Z okazji rozpoczęcia inwestycji do Gdańska przyleciał ze Stanów Zjednoczonych Dan Fulton, prezes Weyerhaeusera, oraz przedstawiciele jednego z najważniejszych klientów koncernu firmy - koncernu Procter&Gamble. Na życzenie tych ostatnich cała uroczystość będzie bardzo kameralna. W obecności przedstawicieli ambasady Stanów Zjednoczonych, władz Gdańska, reprezentantów Pomorskiej Specjalnej Strefy Ekonomicznej i zaproszonych gości podpisany zostanie akt erekcyjny zwiastujący rozpoczęcie prac budowlanych. Plac budowy poświęci abp. Tadeusz Gocłowski.

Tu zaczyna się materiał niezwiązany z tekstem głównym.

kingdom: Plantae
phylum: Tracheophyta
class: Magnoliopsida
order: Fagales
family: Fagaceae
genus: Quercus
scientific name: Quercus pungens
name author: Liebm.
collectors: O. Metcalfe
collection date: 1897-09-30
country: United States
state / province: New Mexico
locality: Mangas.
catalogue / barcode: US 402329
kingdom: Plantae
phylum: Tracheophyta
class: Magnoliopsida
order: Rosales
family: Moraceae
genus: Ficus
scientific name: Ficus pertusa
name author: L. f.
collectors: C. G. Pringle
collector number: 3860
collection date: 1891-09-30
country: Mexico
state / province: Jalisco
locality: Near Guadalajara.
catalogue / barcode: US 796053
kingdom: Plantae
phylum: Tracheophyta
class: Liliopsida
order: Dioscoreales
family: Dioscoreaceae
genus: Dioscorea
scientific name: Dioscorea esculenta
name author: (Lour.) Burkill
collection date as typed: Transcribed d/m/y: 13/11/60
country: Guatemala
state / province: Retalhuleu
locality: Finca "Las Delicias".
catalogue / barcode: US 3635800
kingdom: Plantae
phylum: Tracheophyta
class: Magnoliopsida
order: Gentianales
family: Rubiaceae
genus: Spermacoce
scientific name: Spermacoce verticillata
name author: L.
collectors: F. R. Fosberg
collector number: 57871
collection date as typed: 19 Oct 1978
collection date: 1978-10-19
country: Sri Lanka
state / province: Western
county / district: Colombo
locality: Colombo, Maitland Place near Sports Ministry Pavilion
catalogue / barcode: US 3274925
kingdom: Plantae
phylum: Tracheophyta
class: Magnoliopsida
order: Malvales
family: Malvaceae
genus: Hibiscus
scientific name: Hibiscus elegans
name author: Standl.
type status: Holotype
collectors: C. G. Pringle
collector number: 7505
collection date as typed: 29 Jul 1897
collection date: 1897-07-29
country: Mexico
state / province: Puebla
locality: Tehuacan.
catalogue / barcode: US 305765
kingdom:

- Cieszę się, że w ten symboliczny sposób możemy rozpocząć realizację naszej inwestycji. Mam nadzieję, że zakład rozpocznie swoją podstawową działalność produkcyjną na początku 2013 roku - mówił jeszcze przed zaplanowaną na godz. 14 uroczystością Tomasz Włodarczak, dyrektor fabryki Weyerhaeuser Polska.
Docelowo Weyerhaeuser Poland zamierza zatrudnić do 100 osób. Podczas samej budowy pracę znajdzie tu ok. 250 osób.
O tym, że jeden z największych na świecie przetwórców celulozy ma zamiar wybudować fabrykę w Gdańsku dowiedzieliśmy się w październiku 2009 r., kiedy koncern kupił działkę w przetargu. Zapowiedzianą inwestycję pod lupę natychmiast wzięli ekolodzy i okoliczni mieszkańcy. Uczestniczyli oni w całym procesie dotyczącym wydania decyzji środowiskowych i pozwolenia na budowę. Pomimo odwołań inwestycji nie udało się zablokować.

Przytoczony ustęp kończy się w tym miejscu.